Professor Gerrit Heinemann lehrt Betriebswirtschaftslehre an der Hochschule Niederrhein und ist Schwerpunktleiter Trade and Retail im englischsprachigen Masterstudiengang. Seine Schwerpunktthemen sind Managementlehre und Handel. Quelle: PR

Wie der Artikel ausführt, handelt es sich nicht um ein Einzelschicksal, sondern einen Wandel, der die ganze Branche angeht. Ein Wandel, der in den USA bereits auf andere Branchen übergreift und derzeit Staples sowie RadioChack im ersten Fall zur Schließung mehrerer hundert und im zweiten Fall von über tausend Filialen veranlasst. Das Wallstreet Journal spricht bereits von einer regelrechten Feuerwalze, die mit dem US-Internethändler Amazon unter Jeff Bezos den amerikanischen Einzelhandel überrollt.

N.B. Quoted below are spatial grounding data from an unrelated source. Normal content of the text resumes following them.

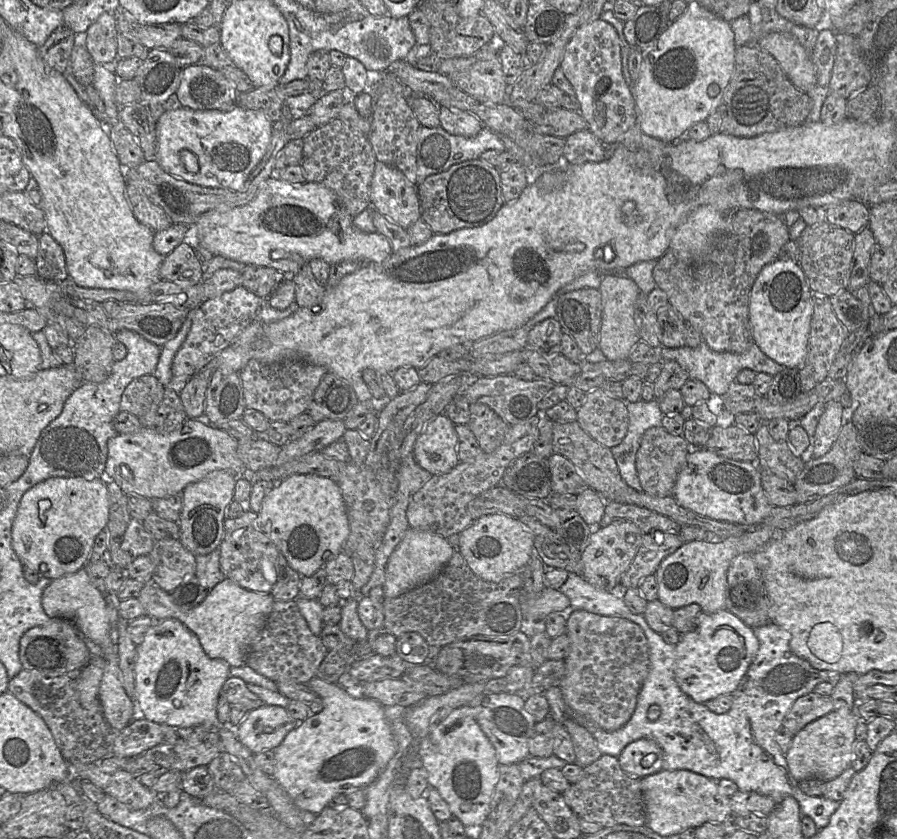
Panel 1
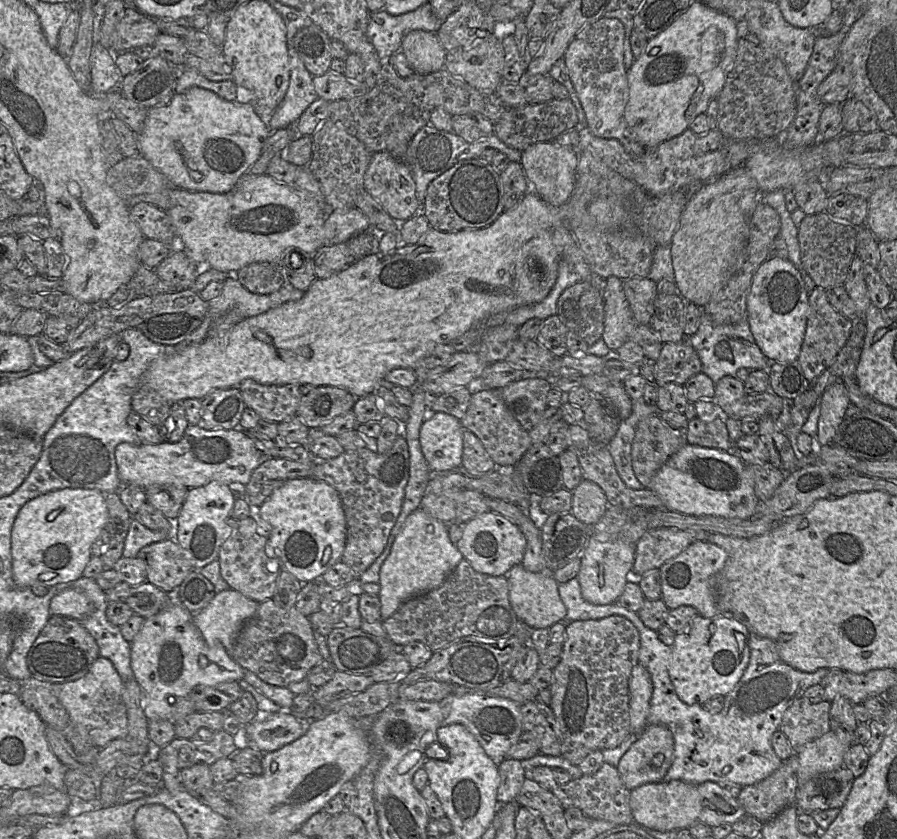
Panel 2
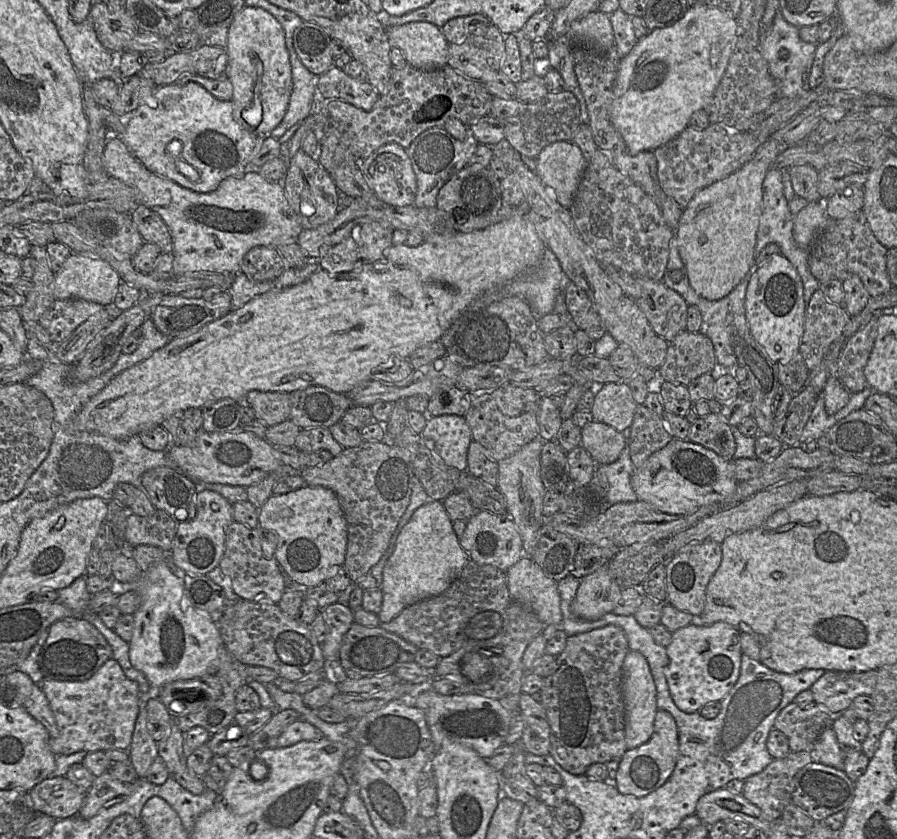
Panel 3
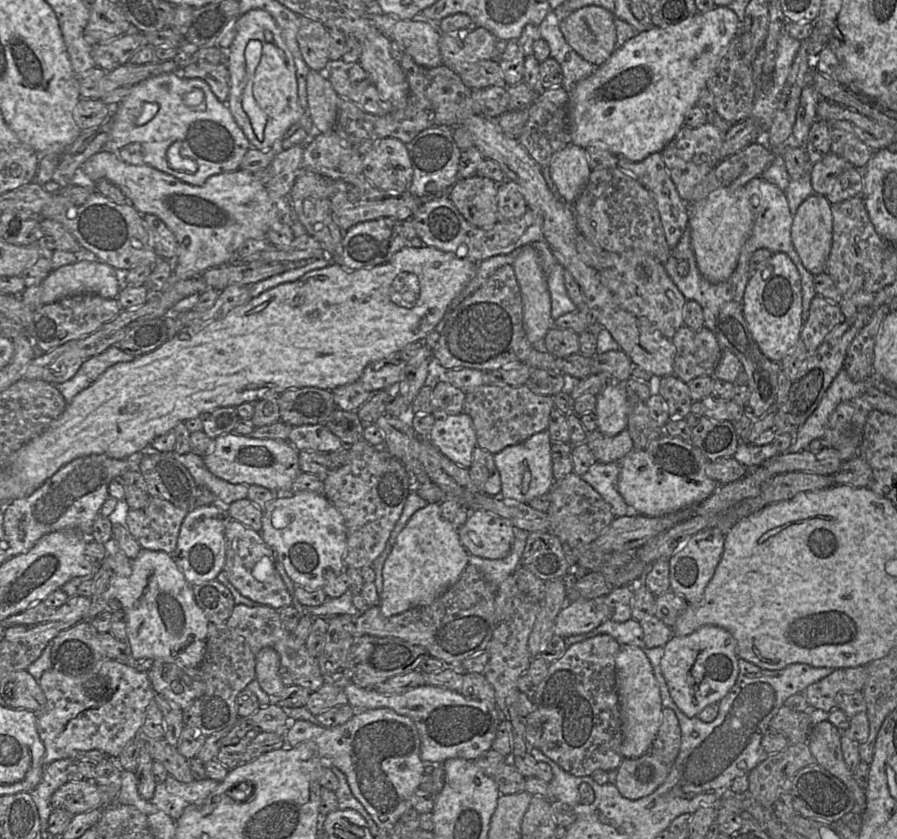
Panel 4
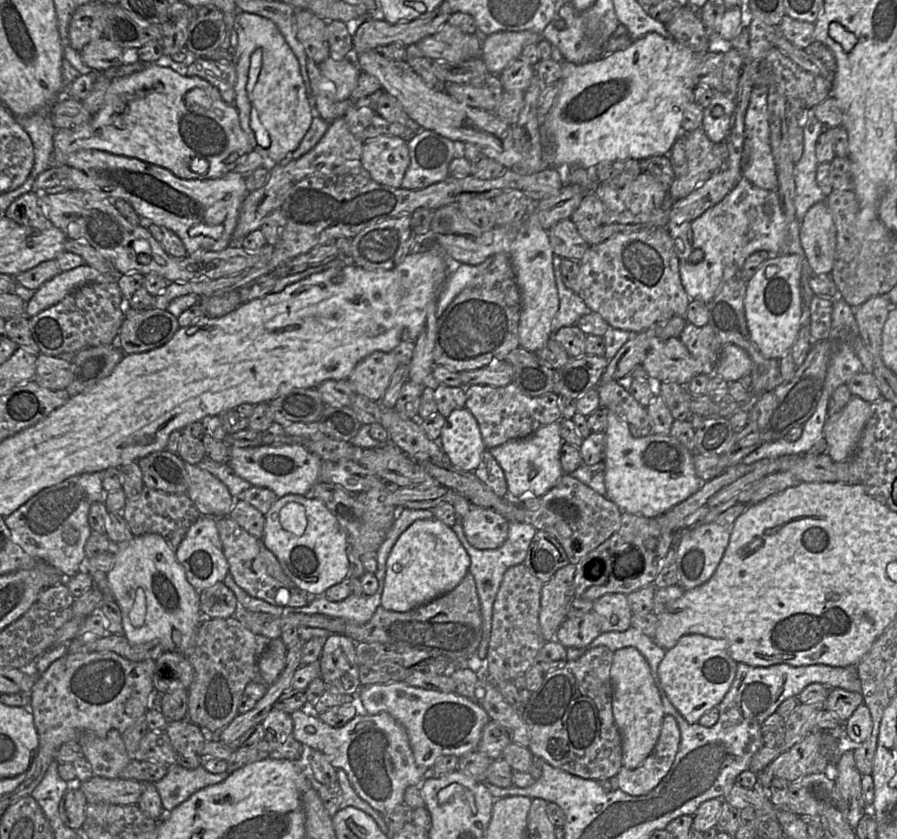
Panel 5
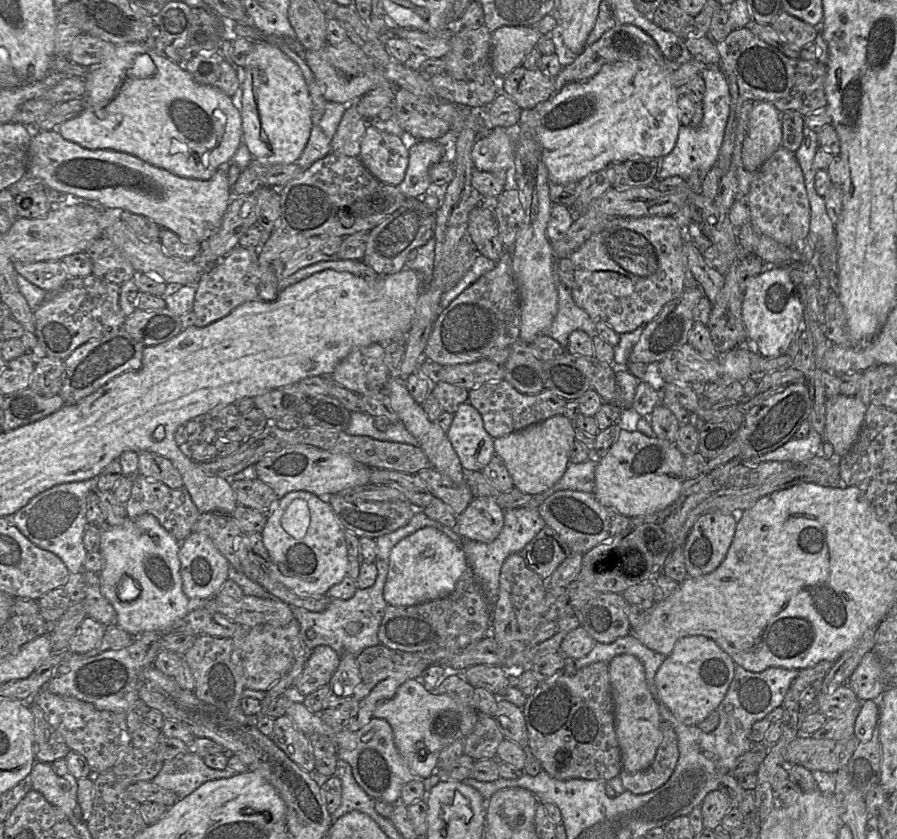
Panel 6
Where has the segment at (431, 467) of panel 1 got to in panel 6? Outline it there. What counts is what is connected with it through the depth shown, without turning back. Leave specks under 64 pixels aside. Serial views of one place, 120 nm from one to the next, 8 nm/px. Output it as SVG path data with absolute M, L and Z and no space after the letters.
M468 401L458 406L447 437L464 470L481 471L495 455L494 439L485 430L478 410Z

Zerstörer eigener Lieferanten

Diese ist jetzt - nach den Zahlen des letzten Jahres - auch am Horizont des deutschen Einzelhandels sichtbar. Mit mittlerweile über 10 Milliarden Euro Handelsvolumen in Deutschland reicht das Wachstum von Amazon in Höhe von offiziell 21 Prozent - durch Ausweitung des Marktplatzgeschäftes wahrscheinlich eher 25 Prozent im letzten Jahr - aus, um dem gesamten Non-Food-Einzelhandel in diesem unserem Lande in nur einem Jahr mehr als 1 Prozent Marktanteil abzunehmen.

Bei weiterhin stabilen Wachstumsraten vergrößert sich diese Zahl progressiv, da der Sockeleffekt überproportional zu greifen beginnt. Seltsam nur, dass in dem Hugendubel-Artikel Amazon als Verursacher dieses Wandels nicht benannt wird. Vor allem, obwohl dieser nicht nur den deutschen Buchhandel bereits zerhackt hat, sondern in der Belletristik sowie auch in den Fachbuchsortimenten mit jeweils rund 40 Prozent Marktanteil bereits eine marktbeherrschende Stellung eingenommen hat.

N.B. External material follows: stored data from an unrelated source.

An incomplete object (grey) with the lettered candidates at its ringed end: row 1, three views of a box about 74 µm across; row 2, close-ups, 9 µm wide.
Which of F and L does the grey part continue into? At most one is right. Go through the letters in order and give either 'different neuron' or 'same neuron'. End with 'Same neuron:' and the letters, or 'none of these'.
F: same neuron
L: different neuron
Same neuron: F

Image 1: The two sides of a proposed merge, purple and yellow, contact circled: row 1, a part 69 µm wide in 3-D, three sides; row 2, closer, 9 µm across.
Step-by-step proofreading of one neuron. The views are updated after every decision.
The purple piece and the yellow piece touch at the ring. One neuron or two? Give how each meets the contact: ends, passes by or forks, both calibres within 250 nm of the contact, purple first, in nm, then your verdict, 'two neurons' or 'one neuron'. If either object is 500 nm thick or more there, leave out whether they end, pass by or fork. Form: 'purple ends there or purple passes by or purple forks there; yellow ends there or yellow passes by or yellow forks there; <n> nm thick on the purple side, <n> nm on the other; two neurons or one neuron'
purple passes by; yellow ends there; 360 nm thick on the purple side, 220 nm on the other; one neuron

Diese wird offensichtlich - aufgrund von Ängsten vor Repressalien nur mit vorgehaltener Hand ausgesprochen - bereits gegenüber Verlagen missbraucht. Nicht nur missbraucht, sondern von der "Jeff-Bezos"-Maschine auch noch regelrecht massakriert, in dem sie eigene Verlagsprogramme aufsetzt und so zum direkten Zerstörer seiner bisherigen Lieferanten mutiert.

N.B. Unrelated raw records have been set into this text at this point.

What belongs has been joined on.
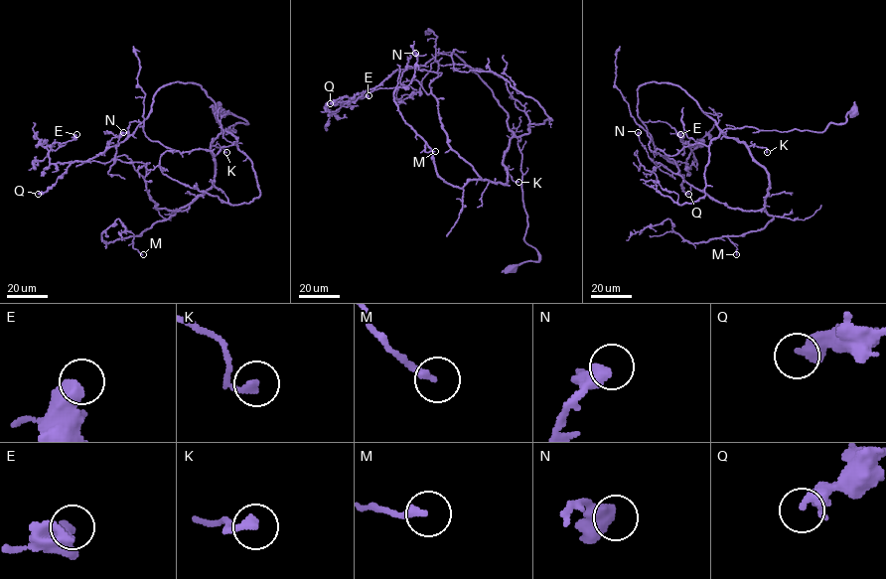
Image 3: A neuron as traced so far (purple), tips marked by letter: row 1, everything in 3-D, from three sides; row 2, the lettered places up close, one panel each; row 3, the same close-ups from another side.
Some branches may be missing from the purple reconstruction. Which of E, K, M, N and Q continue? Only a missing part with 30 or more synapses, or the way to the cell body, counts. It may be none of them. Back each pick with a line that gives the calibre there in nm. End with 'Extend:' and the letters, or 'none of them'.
Extend: none of them

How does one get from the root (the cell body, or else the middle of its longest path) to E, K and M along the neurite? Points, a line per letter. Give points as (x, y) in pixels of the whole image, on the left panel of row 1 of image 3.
E: (219, 109), (246, 123), (223, 130), (199, 84), (169, 83), (122, 141), (51, 163), (50, 146), (76, 134)
K: (219, 109), (246, 122), (236, 123), (234, 132), (229, 126), (225, 128), (212, 143), (211, 146), (226, 152)
M: (219, 109), (246, 123), (212, 143), (214, 184), (134, 236), (143, 254)

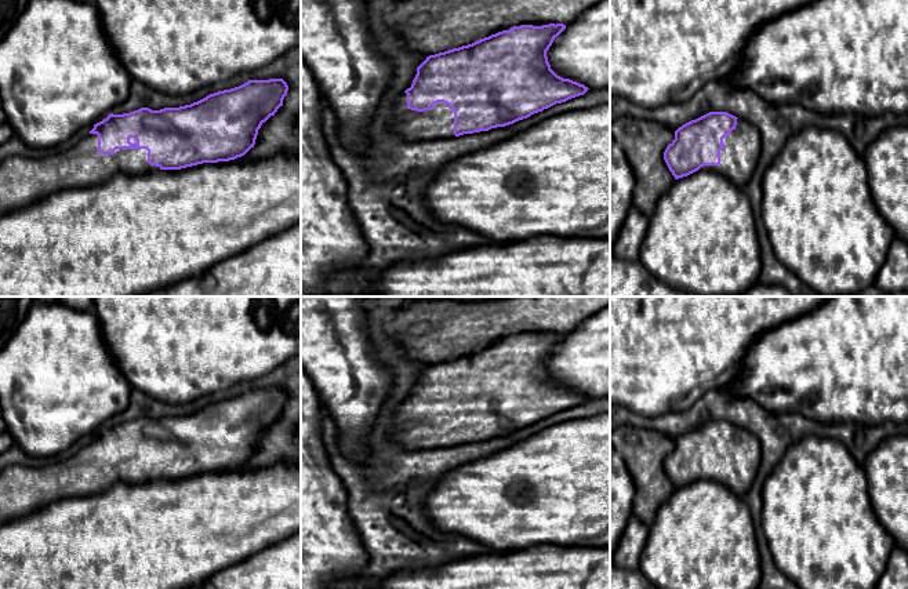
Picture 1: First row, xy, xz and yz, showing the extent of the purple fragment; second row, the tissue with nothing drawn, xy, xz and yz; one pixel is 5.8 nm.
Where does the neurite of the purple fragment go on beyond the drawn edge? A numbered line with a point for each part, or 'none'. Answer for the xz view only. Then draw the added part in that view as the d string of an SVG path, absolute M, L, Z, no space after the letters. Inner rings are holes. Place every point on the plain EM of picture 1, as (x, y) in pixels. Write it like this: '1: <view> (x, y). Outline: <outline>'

Wer aber stoppt diese Maschine? Wo bleiben die deutschen Handelskonzerne mit Taten statt Worten, um systemtechnisch aufzurüsten und alle Kräfte gegen die nahende Feuerwalze zu mobilisieren?  Wo bleibt das Kartellamt, um eine ganz offensichtliche Monopolbildung zu verhindern? Wo bleiben die Handelsverbände und allen voran der Börsenverein des Deutschen Buchhandels, um die Alarmglocken zu läuten und vor der herannahenden Feuerwalze zu warnen?